Everyone must learn how to use a smartphone. The question of how and when is better answered by another question: what is the lifelong relationship you want to have with a smartphone: will you serve it or will it serve you?
What went wrong with smartphones:
First, incentives aligned to monetize our attention. Smartphones are ultimately a way for software companies to build products that you use and get paid for that work. But how? Ads. We all carry a billboard in our pockets.
There are two ways to pay for those products: cash, or attention. Paying with attention is dancing with the devil, as it pays best to soul-suck your attention to your screen. For example, YouTube Kids makes hundreds of billions a year getting children glued to watching other children play with toys, slime, and fart noises. These don't make anyone happier, just... attentive.
Second, as the smartphone became a supercomputer permanently attached to our bodies, it blurred the lines of work and pleasure: entertainment is as accessible as helpful tools. We have to fight back with boundaries, either intrinsic (my own ability to follow a commitment to avoid entertainment during work!) or extrinsic (my phone's ability to prevent me from crossing lines I don't really want to cross).

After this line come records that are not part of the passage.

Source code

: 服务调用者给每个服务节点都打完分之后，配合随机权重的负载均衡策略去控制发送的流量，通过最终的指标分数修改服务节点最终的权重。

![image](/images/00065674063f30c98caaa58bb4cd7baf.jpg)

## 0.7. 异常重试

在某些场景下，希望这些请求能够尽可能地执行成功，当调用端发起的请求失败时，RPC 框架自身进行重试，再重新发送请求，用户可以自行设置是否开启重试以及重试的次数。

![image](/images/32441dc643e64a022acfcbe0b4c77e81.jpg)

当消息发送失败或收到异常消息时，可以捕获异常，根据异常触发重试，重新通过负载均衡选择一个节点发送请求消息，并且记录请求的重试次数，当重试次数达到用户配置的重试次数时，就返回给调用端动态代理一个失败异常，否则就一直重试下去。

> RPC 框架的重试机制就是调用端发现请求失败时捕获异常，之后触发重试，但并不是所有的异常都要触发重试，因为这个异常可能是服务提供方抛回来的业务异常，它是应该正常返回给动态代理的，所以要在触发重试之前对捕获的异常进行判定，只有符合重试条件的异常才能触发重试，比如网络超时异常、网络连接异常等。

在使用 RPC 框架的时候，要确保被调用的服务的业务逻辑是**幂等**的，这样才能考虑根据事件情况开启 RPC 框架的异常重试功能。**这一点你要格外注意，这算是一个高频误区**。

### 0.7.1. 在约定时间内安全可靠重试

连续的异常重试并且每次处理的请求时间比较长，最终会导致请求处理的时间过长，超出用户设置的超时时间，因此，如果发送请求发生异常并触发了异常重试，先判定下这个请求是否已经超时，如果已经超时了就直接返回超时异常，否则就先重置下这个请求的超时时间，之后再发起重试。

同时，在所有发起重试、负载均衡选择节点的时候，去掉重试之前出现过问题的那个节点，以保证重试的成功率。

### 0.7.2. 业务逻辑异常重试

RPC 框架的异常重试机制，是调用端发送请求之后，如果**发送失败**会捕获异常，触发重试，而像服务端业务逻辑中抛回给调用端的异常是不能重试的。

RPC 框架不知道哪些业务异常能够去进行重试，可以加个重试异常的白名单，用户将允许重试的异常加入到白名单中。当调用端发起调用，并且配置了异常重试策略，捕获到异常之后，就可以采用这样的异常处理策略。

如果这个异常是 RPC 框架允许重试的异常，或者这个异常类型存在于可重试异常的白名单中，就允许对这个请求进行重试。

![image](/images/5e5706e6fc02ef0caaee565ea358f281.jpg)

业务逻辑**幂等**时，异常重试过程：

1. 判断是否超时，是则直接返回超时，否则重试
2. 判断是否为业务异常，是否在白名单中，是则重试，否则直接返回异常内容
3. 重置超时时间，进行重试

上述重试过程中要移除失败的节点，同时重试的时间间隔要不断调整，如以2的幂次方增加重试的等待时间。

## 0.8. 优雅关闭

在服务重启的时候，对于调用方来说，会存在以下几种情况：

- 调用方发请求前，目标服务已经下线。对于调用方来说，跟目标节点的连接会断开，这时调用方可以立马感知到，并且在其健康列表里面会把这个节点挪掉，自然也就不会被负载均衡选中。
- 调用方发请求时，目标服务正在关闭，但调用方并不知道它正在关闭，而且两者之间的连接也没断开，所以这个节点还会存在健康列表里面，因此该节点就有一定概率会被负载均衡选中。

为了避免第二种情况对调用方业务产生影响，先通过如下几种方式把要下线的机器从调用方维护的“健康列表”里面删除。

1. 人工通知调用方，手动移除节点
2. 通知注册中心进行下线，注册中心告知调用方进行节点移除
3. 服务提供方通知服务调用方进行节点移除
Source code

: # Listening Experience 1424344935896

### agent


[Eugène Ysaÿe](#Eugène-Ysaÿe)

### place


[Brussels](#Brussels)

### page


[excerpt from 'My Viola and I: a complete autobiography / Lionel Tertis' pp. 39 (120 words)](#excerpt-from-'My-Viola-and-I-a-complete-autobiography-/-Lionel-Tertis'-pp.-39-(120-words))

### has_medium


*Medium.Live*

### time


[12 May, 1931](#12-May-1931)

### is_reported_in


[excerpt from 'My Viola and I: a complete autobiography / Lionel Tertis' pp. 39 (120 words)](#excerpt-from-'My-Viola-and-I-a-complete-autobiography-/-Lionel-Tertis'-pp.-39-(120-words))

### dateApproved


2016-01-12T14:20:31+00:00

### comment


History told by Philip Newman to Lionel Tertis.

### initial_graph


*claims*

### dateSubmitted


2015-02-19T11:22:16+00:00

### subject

Third, the smartphone made being somewhere other than where you are an ever-present reality through notifications, texting, and mind boggling connectivity. Research has proven the mere presence of a smartphone makes us dumber, less ready to connect, and less able to immerse ourselves in flow and deep-state learning that is both satisfying and most effective.
Finally, nobody quite knew what to do with social media. Remember that feeling of finding long-lost friends on Facebook when it first came out? There seemed to be promise in new media as anti-establishment and fragmentation of power. But see point one: tech companies need to make money and we sold our attention for the promise of connection that has transformed into a tiny "thumbs up" button that studies have proven are not fulfilling connections.
How Humans (and their Children) Serve Technology
The brutal irony is that through nobody's specific and intentional design (really! We don't think there are maniacs at Facebook and Google trying to ruin our brains), we've arrived at a spot where humans are serving their machine masters. We know it. We hate it. We don't know what to do about it. We don't want kids to touch it too early, but know they must.
Who will cast an alternative vision? How can we fight these massive incentives to stay servant to our smartphone overlords? Have we stepped on a machine that we can't exit?
Where better to look than fresh participants who can enter the world of smartphones with an entirely different relationship? Enter... children. Should we teach them that our choices are free? That's literally what is at stake. Instead of giving to get, we simply get (as pure consumers) and don't realize what we're giving—our most precious asset—our attention.
On the one hand, with Facebook Kids Messenger, Instagram Kids coming soon, Spotify Kids, YouTube Kids, and so on, there is recognition that "getting your users younger" is the best way to hook them on your brand for life. On the other, companies like Pinwheel want to preserve the original promise of technology to help us be superhumans and believe we must all make a choice: technology will serve us, not the other way around.
There is a completely winnable fight for the geeky, playful, energetic, adventurous, and curious soul of a child on technology. Let's win that fight. It doesn't mean finger-wagging at technology. It means figuring out exactly what went wrong and repairing those exact problems. We've covered what went wrong above.
A New Bargain with Technology: Only if it Makes Me Better
In the right environment, where app makers are committed to the original promise of technology as a human powerup, technology is something to enjoy rather than fear!
It involves a new bargain with technology: I'll put entertainment on entertainment devices. I'll be present where I am and only turn to my phone because I want to, never because I'm summoned by it.
I'll pay for apps. And music. It means putting agency back to our choices, which actually cost us something. It means intention. It means we might have fewer total music tracks, apps, and content, because we're limited by our resources and unwilling to exchange our attention as cash.
As a result, I'll have more genuine connection. And the smartphone attached to my body will never harm me... it's right there to help me exactly and only when needed. I am the protagonist of my own life. And my daughter will have every reason to be too.